BEGIN Source document

As spring and summer loom upon us, pools begin to open for leisure as well as competitive training.
A recent Swimming World article titled, Be Safe: The Dangers of Hypoxic Training and Risks of Shallow Water Blackout, reiterates the importance of pool safety and focuses on a serious aspect for competitive swimmers and free divers – hypoxic blackout. Hypoxic blackout can have fatal consequences if not understood by swimmers and lifeguards alike. According to the Centers for Disease Control and Prevention (CDC), eleven people die each day from drowning, which is ranked fifth as a leading cause of unintentional injury death in the United States alone. Hypoxic blackout is an under-reported accident that happens too often in the pool. For every fatality, there are an additional five people who require emergency care, and of those five, more than half require hospitalization and experience severe brain damage.

END Source document
BEGIN Dataset extract

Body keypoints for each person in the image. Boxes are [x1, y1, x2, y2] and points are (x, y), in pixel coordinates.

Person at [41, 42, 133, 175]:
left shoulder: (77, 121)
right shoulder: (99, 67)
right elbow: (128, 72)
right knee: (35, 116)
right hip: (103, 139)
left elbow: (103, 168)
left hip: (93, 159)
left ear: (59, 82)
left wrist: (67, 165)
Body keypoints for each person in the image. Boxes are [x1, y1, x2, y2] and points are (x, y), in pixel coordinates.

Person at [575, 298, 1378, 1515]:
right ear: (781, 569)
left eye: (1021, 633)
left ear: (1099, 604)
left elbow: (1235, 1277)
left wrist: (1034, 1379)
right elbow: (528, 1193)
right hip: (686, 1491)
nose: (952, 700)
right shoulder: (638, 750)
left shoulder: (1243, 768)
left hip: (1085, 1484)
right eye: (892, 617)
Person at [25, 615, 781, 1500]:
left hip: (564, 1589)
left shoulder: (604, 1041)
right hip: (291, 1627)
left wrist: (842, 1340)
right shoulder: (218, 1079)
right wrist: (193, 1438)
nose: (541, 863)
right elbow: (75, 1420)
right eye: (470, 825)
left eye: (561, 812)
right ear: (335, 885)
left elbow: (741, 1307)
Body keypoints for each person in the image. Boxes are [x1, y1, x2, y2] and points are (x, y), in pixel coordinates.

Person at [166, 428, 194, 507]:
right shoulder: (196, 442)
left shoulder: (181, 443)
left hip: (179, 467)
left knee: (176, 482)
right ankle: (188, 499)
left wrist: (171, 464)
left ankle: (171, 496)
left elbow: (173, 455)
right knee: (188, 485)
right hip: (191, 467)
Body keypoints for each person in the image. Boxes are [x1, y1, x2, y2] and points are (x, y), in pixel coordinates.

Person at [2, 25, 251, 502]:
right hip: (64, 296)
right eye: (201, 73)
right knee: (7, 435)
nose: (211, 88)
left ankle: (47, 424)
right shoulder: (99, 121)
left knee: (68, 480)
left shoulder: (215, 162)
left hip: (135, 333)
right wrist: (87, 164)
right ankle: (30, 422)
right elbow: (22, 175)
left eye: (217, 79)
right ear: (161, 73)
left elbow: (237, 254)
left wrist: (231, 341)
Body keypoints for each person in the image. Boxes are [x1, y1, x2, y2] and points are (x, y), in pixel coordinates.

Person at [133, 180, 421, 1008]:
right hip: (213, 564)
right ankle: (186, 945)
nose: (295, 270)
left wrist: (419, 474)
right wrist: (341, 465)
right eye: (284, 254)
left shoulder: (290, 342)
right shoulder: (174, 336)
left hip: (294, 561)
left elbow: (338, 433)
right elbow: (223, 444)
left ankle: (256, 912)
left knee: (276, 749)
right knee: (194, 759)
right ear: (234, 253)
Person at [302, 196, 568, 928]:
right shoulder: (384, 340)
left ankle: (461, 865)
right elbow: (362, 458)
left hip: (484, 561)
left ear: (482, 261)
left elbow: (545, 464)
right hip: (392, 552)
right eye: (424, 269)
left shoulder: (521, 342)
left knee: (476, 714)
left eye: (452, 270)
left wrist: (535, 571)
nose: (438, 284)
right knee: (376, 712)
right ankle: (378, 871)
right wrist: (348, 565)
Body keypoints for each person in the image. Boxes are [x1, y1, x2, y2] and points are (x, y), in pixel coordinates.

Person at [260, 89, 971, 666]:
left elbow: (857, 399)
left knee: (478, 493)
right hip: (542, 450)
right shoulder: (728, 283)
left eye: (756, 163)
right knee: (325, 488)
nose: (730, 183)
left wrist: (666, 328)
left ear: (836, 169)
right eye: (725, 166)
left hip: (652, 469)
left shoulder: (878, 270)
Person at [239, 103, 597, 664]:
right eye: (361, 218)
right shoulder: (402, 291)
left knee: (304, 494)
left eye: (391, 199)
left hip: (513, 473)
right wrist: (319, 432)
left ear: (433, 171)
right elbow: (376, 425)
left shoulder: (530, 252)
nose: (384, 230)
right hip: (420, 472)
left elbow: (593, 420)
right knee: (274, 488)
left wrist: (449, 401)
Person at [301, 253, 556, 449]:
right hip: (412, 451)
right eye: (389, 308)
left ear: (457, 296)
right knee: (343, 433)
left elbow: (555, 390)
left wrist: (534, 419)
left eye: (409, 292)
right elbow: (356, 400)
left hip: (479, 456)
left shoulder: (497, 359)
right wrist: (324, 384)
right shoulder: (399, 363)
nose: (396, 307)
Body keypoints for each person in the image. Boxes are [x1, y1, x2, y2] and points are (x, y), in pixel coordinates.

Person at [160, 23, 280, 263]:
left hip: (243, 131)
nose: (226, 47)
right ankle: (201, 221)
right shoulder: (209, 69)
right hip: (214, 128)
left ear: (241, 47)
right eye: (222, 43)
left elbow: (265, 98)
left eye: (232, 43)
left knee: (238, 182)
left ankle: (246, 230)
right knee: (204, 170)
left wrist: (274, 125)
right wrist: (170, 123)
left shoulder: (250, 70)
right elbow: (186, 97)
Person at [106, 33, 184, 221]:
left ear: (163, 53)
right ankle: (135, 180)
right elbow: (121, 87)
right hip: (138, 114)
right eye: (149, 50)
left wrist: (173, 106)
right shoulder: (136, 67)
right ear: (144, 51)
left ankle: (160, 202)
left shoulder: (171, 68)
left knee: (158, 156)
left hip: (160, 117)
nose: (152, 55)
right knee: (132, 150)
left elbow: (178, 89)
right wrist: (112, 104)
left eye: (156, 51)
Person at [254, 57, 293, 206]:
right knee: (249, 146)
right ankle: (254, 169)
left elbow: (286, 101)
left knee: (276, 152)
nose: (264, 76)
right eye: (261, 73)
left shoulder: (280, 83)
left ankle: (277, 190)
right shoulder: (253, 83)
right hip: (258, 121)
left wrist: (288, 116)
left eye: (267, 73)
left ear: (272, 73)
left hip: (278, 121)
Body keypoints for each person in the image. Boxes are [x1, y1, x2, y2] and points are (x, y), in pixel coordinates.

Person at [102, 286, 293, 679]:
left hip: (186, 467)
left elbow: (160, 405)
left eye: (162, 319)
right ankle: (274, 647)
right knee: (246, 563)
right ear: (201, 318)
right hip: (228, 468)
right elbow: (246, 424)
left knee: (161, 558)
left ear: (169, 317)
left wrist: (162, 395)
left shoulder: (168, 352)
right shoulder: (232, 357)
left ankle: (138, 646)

END Dataset extract

In the passage on hypoxic blackout, take the part that opens with the words containing "A recent Swimming" and closes with "severe brain damage.", and write it out again with "lifeguards" switched to "coaches". The material after the text isn't needed for this work.

Task output:
A recent Swimming World article titled, Be Safe: The Dangers of Hypoxic Training and Risks of Shallow Water Blackout, reiterates the importance of pool safety and focuses on a serious aspect for competitive swimmers and free divers – hypoxic blackout. Hypoxic blackout can have fatal consequences if not understood by swimmers and coaches alike. According to the Centers for Disease Control and Prevention (CDC), eleven people die each day from drowning, which is ranked fifth as a leading cause of unintentional injury death in the United States alone. Hypoxic blackout is an under-reported accident that happens too often in the pool. For every fatality, there are an additional five people who require emergency care, and of those five, more than half require hospitalization and experience severe brain damage.